Le rapport identifie l’importance des différences de prix comme problème principal. Dans certains états membres, les consommateurs paient 100% de plus pour les services Visa et MasterCard que dans les autres pays. Les charges des entreprises à travers les 25 peuvent varier jusqu’à 500% pour la carte Visa et jusqu’à 650% pour la Mastercard. De plus, les PME paient jusqu’à 70% de plus que les grandes entreprises pour l’usage des cartes de paiement. Ces observations, auxquelles s’ajoute les 1 350 milliards de profits réalisés par le secteur des cartes de paiement en 2004, alimentent les inquiétudes de la Commission quant au caractère concurrentiel de ces marchés.

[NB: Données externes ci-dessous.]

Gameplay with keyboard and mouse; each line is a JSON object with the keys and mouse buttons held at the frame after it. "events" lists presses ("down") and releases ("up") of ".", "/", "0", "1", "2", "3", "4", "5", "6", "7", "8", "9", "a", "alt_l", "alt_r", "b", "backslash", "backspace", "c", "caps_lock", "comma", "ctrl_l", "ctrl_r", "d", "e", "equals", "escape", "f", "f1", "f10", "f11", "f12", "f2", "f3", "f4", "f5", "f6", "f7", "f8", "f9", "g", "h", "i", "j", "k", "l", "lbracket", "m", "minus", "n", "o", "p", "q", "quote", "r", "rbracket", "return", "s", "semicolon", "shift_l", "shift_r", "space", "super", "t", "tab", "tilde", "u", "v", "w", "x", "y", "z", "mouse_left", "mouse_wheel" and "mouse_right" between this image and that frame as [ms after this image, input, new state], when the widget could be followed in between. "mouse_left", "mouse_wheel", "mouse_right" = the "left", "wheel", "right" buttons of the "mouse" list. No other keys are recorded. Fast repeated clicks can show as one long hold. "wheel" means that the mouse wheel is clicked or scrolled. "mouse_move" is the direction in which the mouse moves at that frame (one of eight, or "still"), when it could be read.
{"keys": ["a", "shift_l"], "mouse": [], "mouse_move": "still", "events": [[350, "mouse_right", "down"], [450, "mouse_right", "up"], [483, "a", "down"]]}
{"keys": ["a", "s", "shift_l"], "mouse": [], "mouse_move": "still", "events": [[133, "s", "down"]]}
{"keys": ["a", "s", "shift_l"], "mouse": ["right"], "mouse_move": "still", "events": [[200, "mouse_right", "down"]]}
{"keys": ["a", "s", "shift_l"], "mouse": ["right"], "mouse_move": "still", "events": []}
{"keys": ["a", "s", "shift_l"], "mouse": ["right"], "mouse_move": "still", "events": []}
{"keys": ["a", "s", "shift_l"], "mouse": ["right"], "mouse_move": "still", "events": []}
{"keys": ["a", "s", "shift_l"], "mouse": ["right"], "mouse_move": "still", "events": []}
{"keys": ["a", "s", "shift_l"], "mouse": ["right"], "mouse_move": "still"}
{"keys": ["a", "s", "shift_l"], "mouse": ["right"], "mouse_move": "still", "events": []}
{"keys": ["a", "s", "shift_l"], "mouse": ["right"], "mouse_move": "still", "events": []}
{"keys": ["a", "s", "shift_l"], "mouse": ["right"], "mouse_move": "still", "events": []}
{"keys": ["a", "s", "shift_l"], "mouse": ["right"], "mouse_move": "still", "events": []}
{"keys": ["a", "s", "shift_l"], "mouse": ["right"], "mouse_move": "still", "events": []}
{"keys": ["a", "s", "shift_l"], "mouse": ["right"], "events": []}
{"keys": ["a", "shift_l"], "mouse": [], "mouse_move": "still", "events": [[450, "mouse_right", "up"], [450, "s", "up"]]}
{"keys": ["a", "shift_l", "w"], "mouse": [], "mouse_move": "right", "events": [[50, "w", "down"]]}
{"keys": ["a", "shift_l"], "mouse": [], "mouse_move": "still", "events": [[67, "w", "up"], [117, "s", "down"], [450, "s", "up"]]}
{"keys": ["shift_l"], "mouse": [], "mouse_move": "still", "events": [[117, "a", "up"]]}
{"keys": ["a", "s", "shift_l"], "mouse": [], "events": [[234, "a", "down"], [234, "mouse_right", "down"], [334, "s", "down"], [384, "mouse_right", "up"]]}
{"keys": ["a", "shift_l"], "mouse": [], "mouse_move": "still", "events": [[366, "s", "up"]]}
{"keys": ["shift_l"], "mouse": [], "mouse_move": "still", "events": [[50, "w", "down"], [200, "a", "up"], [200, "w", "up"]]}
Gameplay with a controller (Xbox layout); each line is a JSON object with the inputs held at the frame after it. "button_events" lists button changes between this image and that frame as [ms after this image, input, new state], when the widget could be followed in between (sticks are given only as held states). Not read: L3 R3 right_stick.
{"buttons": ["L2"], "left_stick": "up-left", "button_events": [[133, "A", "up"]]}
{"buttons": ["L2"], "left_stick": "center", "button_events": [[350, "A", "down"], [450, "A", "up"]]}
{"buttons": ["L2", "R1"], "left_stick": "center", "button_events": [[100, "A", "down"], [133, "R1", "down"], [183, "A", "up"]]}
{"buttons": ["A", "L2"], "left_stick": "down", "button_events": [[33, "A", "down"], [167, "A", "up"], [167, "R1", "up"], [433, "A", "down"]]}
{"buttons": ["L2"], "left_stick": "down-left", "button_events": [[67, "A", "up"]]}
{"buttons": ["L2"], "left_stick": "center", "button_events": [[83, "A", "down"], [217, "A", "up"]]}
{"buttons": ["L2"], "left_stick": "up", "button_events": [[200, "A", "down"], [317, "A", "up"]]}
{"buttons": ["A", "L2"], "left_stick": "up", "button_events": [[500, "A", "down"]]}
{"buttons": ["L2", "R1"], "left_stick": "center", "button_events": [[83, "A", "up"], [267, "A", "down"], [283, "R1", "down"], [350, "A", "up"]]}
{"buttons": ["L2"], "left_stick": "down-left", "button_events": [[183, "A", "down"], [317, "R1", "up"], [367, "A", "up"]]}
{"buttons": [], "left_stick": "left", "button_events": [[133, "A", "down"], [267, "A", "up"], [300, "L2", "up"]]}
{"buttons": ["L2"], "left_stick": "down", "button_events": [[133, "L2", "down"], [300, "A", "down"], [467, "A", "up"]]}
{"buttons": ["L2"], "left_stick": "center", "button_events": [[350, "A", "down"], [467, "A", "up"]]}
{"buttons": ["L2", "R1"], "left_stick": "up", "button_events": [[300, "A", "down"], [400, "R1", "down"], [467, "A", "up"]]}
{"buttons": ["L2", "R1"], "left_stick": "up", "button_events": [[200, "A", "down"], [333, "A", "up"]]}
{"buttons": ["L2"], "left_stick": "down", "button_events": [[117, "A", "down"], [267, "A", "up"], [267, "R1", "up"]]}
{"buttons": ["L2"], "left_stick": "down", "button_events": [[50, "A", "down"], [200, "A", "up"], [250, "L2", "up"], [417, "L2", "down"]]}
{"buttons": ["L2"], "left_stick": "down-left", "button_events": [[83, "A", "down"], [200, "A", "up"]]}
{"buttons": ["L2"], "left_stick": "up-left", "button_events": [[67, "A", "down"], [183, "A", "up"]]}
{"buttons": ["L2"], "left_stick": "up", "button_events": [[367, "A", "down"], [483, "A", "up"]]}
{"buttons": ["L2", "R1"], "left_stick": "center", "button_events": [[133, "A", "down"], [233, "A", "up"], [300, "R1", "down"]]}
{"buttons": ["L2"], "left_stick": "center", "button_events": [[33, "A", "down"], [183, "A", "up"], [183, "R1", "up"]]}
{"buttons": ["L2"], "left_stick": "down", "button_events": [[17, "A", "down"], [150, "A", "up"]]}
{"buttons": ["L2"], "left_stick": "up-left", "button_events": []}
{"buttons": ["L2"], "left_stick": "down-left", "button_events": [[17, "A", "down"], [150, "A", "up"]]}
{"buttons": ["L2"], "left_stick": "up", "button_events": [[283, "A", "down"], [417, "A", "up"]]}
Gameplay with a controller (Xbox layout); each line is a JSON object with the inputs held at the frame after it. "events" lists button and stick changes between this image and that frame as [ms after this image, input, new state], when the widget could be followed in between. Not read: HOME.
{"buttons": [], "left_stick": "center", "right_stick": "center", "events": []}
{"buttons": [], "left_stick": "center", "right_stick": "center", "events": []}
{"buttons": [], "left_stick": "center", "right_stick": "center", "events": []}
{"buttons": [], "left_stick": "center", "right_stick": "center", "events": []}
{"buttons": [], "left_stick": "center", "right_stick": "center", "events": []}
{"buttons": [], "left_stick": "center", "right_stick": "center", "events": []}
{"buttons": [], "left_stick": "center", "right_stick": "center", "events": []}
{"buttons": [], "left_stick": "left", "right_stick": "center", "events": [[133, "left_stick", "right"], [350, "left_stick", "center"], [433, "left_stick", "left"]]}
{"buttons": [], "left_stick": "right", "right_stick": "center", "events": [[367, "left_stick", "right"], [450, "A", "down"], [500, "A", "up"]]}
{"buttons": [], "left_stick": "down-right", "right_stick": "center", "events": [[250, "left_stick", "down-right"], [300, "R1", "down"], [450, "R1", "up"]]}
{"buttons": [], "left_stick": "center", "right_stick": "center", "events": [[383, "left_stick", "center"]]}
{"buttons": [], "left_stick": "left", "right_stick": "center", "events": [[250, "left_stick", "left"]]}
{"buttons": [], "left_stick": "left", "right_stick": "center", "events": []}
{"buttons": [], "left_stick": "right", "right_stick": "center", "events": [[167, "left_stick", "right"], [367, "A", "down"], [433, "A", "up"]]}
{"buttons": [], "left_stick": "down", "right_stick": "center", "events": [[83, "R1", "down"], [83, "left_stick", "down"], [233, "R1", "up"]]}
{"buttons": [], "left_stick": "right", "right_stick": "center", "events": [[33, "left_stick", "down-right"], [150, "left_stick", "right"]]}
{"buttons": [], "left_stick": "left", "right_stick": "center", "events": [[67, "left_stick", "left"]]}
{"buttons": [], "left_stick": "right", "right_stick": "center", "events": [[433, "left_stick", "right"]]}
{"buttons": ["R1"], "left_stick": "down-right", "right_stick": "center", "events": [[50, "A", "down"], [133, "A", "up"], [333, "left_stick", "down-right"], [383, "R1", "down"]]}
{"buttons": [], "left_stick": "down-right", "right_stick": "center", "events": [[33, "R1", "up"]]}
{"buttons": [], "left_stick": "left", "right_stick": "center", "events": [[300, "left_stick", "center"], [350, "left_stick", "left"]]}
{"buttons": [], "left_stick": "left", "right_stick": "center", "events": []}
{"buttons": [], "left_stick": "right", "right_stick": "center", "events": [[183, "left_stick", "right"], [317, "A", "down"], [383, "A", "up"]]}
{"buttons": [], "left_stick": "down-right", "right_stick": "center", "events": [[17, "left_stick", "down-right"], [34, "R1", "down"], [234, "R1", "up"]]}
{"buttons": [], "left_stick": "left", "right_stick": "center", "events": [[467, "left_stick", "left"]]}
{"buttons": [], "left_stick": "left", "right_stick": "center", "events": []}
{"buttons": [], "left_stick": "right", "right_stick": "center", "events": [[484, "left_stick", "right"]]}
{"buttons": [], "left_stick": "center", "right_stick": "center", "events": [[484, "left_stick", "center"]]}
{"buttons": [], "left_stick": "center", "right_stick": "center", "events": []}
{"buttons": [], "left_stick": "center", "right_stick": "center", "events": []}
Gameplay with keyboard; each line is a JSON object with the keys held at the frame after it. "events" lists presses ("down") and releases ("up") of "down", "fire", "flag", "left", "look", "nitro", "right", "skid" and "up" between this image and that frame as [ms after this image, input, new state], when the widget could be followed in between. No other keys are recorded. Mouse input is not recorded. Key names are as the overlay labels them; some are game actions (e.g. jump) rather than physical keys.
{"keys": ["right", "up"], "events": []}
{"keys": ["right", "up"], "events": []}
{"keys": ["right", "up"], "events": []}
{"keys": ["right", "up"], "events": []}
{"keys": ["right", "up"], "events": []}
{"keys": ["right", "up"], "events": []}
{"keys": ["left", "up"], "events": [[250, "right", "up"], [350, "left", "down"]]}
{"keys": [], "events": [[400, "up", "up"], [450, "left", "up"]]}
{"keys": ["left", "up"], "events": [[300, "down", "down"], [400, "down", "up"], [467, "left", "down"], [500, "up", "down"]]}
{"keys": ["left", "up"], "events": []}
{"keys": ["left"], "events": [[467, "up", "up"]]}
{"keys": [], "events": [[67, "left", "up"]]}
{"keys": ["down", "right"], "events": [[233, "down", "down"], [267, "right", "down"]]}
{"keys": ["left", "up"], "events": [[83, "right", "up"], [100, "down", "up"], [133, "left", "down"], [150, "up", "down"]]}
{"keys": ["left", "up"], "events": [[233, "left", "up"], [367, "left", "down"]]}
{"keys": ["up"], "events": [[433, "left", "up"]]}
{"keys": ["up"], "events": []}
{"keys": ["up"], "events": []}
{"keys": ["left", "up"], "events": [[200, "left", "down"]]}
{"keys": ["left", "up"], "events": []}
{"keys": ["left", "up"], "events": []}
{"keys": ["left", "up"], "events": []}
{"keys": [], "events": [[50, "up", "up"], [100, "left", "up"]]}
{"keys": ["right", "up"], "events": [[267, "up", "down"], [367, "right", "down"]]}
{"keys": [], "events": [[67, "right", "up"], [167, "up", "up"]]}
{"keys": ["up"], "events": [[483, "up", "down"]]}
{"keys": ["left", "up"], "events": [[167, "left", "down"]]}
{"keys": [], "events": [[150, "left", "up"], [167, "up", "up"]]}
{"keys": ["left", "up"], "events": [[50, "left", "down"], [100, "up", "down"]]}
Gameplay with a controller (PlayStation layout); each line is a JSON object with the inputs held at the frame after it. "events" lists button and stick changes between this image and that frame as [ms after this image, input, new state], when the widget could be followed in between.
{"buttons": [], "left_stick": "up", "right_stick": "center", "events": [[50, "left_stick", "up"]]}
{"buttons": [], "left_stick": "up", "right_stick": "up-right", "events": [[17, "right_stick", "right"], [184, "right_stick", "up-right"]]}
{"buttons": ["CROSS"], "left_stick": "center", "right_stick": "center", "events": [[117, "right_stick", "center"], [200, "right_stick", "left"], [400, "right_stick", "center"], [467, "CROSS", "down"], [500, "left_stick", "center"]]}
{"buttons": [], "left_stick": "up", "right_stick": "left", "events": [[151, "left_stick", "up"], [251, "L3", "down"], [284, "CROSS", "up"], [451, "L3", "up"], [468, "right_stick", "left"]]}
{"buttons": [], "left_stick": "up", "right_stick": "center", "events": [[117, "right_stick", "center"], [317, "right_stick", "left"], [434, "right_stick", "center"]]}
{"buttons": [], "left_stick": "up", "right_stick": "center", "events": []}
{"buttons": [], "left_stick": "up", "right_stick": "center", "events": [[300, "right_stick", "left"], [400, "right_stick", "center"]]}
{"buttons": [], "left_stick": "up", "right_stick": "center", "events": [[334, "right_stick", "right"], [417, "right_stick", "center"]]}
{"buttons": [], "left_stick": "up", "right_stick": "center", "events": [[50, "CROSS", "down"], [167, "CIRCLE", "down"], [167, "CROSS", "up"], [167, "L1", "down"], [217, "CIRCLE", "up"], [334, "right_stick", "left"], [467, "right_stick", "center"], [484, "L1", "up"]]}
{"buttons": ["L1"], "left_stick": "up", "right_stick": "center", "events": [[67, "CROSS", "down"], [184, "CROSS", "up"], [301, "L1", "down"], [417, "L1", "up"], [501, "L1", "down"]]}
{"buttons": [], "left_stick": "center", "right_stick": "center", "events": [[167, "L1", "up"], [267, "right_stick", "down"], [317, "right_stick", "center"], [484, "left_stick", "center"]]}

En outre, le rapport révèle plusieurs barrières structurelles, techniques et comportementales à la pénétration du secteur en question, telles que l’application de normes techniques divergentes d’un Etat membre à l’autre – qui empêche les prestataires de services d’opérer à l’échelle européenne, les banques qui s’associent avec les détaillants au lieu de se faire concurrence ou encore les accords entres banques locales qui ont pour effet d’accroître les coûts pour les entrants potentiels.
Selon la Commission, l’économie de l’Union pourrait économiser entre 50 et 100 milliards d’euros par an, si le secteur des cartes de paiement était plus intégré et concurrentielle, et si les paiements transfrontaliers étaient aussi peu contraignants que les paiements nationaux.